Seiring dengan pertambahan usia, lansia mengalami kemunduran fisik dan mental yang
menimbulkan banyak konsekuensi. Selain itu, kaum lansia juga mengalami masalah khusus yang
memerlukan perhatian antara lain lebih rentan terhadap komplikasi makrovaskular maupun
mikrovaskular dari DM dan adanya sindrom geriatri. Tulisan ini membahas perkembangan tata
laksana DM tipe 2 pada lansia dengan penekanan pada aspek khusus yang berkaitan dengan bidang
geriatri.

Patogenesis
Seiring dengan proses penuaan, semakin banyak lansia yang berisiko terhadap terjadinya DM,
sehingga sekarang dikenal istilah prediabetes. Prediabetes merupakan kondisi tingginya gula darah
puasa (gula darah puasa 100-125mg/ dL) atau gangguan toleransi glukosa (kadar gula darah 140-
199mg/dL, 2 jam setelah pembebanan 75 g glukosa).
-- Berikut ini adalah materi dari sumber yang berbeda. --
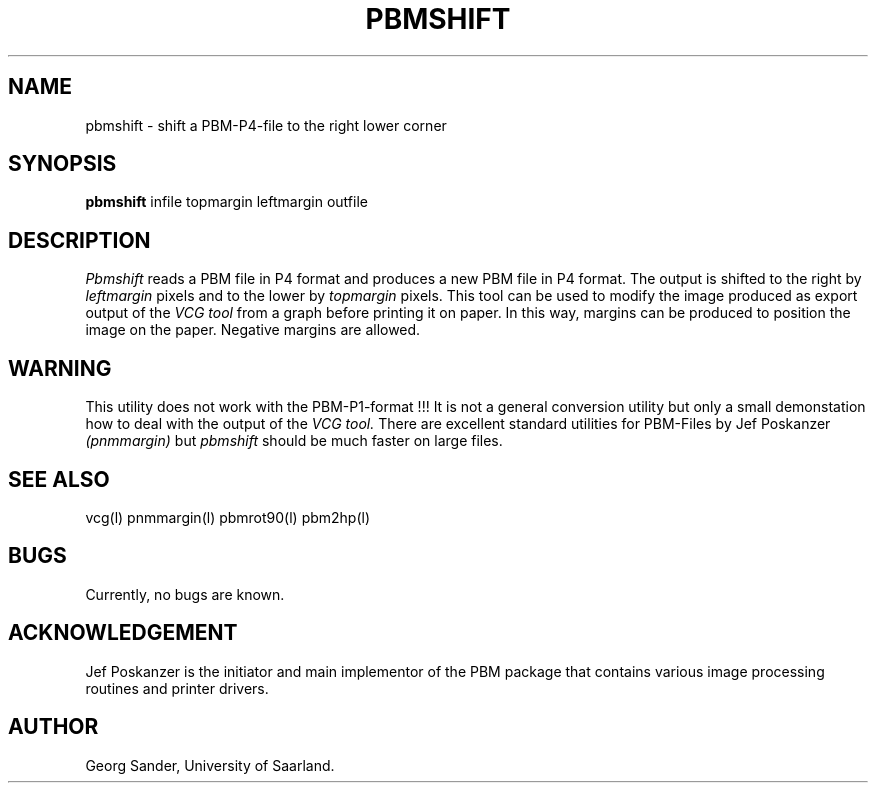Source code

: .Id SCCS-info %W% %E% 
.Id $Id: pbmshift.man,v 1.4 1995/01/05 19:52:26 sander Exp sander $
.TH PBMSHIFT 1l 1995/01/05 "Release 1.3" 
.SH NAME
pbmshift \- shift a PBM-P4-file to the right lower corner 
.SH SYNOPSIS
.B pbmshift 
infile topmargin leftmargin outfile 
.SH DESCRIPTION
.I Pbmshift 
reads a PBM file in P4 format and produces a new PBM file in P4 format.
The output is shifted to the right by
.I leftmargin
pixels
and to the lower by
.I topmargin
pixels. 
This tool can be used to modify the image produced as
export output of the 
.I VCG tool 
from a graph before printing it on paper.
In this way, margins can be produced to position the image on
the paper.
Negative margins are allowed.
.SH WARNING
This utility does not work with the PBM-P1-format !!! 
It is not a general conversion utility but only a small demonstation
how to deal with the output of the
.I VCG tool. 
There are excellent standard utilities for PBM-Files by Jef Poskanzer
.I (pnmmargin)
but
.I pbmshift
should be much faster on large files.
.SH SEE ALSO
vcg(l) pnmmargin(l) pbmrot90(l) pbm2hp(l)
.SH BUGS
Currently, no bugs are known.
.SH ACKNOWLEDGEMENT
Jef Poskanzer is the initiator and main implementor of
the PBM package that contains various image processing
routines and printer drivers.
.SH AUTHOR
Georg Sander, University of Saarland.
Modifikasi gaya hidup mencakup menjaga
pola makan yang baik, olah raga dan penurunan berat badan dapat memperlambat perkembangan
prediabetes menjadi DM. Bila kadar gula darah mencapai >200mg/dL maka pasien ini masuk
dalam kelas Diabetes Melitus (DM). Gangguan metabolisme karbohidrat pada lansia meliputi tiga
hal yaitu resistensi insulin, hilangnya pelepasan insulin fase pertama sehingga lonjakan awal insu-
lin postprandial tidak terjadi pada lansia dengan DM, peningkatan kadar glukosa postprandial
dengan kadar gula glukosa puasa normal.6

10
Penatalaksanaan

Penatalaksanaan yang sesuai untuk DM tipe 2 ini adalah dengan diet makanan, mengatur
penggunaan karbohidrat dan gula, berolahraga secara teratur, dan pada kondisi yang ekstrim,
penggunaan injeksi insulin juga dianjurkan.6

Kesimpulan

Proses menua merupakan proses yang normal dan tidak dapat dihindari, gangguan-gangguan
kesehatan seperti vertigo dan diabetes mellitus sering dijumpai pada usia lanjut. Penyakit-penyakit
tersebut dapat dicegah dengan pemeriksaan kesehatan secara rutin, dan pola hidup yang baik
semasa muda.

11
Daftar Pustaka

1. Boedhi, Darmojo. Buku ajar geriatri. Edisi 4. Jakarta: Balai penerbit FKUI; 2009. h. 376-8.
2. Probosuseno, Husni NA, Rochmah W. Dizziness pada lanjut usia. Dalam: Sudoyo AW,
Setiyohadi B, Alwi I, Simadibrata M, Setiati S. Buku ajar ilmu penyakit dalam. Jilid III. Edisi
ke-6. Jakarta : Interna Publishing; 2014.
3. Dewanto G, Suwono WJ, Riyanyo B, Turana Y. Panduan praktis diagnosis & tata laksana
penyakit saraf. Jakarta: Penerbit Buku Kedokteran EGC; 2009. hal.111-3.
4. Isselbacher, Braunwald, Wilson, Martin, Fauci, Kasper. Dalam : Prinsip-prinsip Ilmu Penyakit
Dalam. Volume 1. Jakarta : Penerbit Buku Kedokteran EGC. 2002. h.117-8.
5. Engram B. Rencana asuhan keperawatan medical-bedah. Vol. 3. Jakarta: EGC; 1999.h.532.
6. Sudoyo AW, Setiyohadi B, Alwi I, Simadibrata M, Setiati S. Buku ajar ilmu penyakit dalam
jilid 3. Edisi 5. Jakarta: Interna Publishing; 2009.hal.1865-88.